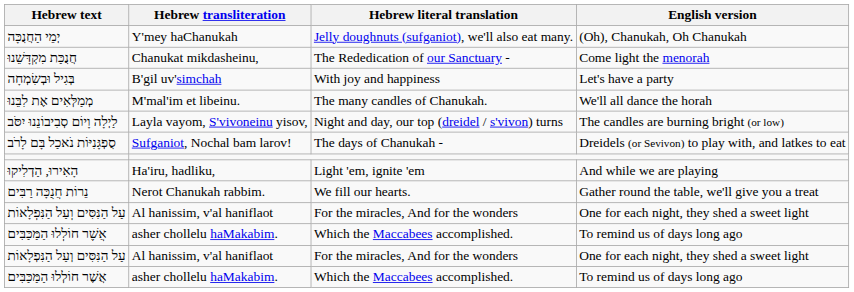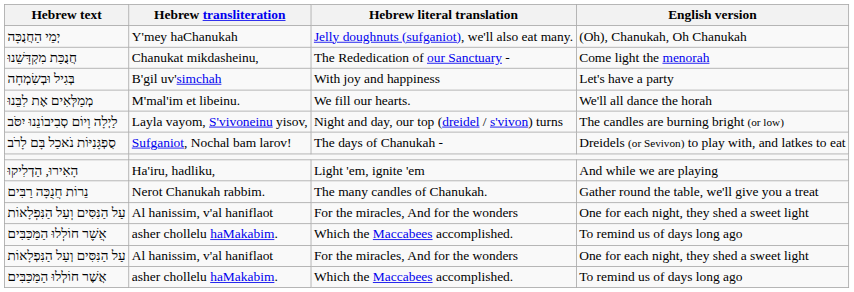מְמַלְּאִים אֶת לִבֵּנוּ | Hebrew literal translation: The many candles of Chanukah. -> We fill our hearts.
נֵרוֹת חֲנֻכָּה רַבִּים | Hebrew literal translation: We fill our hearts. -> The many candles of Chanukah.
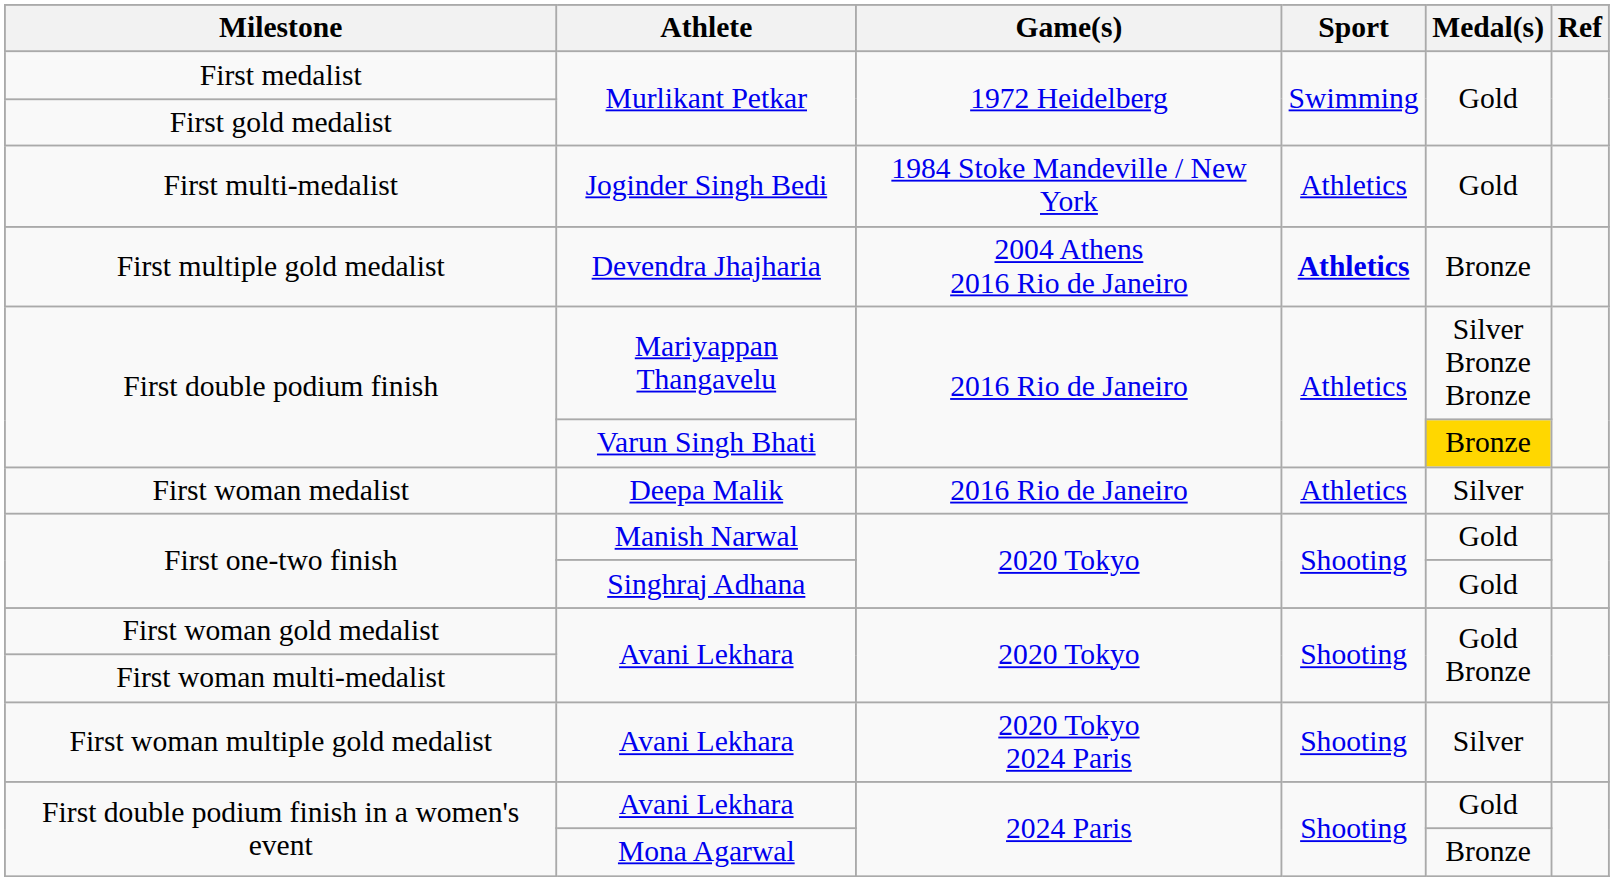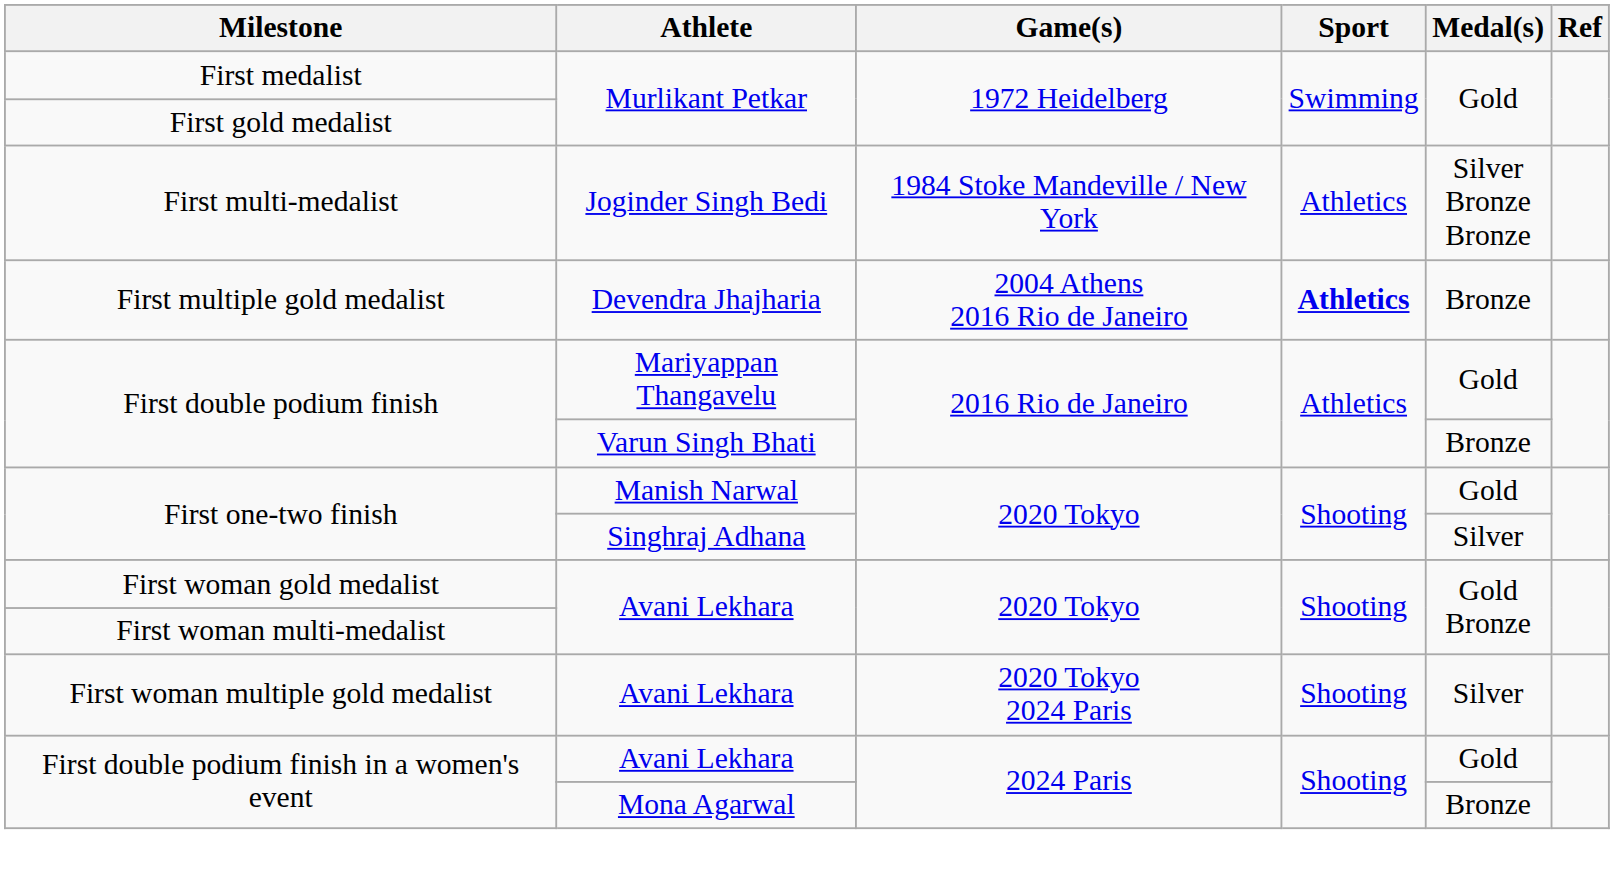First multi-medalist | Medal(s): Gold -> Silver Bronze Bronze
First double podium finish / Mariyappan Thangavelu | Medal(s): Silver Bronze Bronze -> Gold
First double podium finish / Varun Singh Bhati | Medal(s): gold background -> no background
- row: First woman medalist | Deepa Malik | 2016 Rio de Janeiro | Athletics | Silver
First one-two finish / Singhraj Adhana | Medal(s): Gold -> Silver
────────────────
Exercise description
Please rewrite every line of the listing with "Medal(s)" changed to "Medals" and all else unchanged, leaving out the pictures.

Reply
מְמַלְּאִים אֶת לִבֵּנוּ | Hebrew literal translation: The many candles of Chanukah. -> We fill our hearts.
נֵרוֹת חֲנֻכָּה רַבִּים | Hebrew literal translation: We fill our hearts. -> The many candles of Chanukah.
First multi-medalist | Medals: Gold -> Silver Bronze Bronze
First double podium finish / Mariyappan Thangavelu | Medals: Silver Bronze Bronze -> Gold
First double podium finish / Varun Singh Bhati | Medals: gold background -> no background
- row: First woman medalist | Deepa Malik | 2016 Rio de Janeiro | Athletics | Silver
First one-two finish / Singhraj Adhana | Medals: Gold -> Silver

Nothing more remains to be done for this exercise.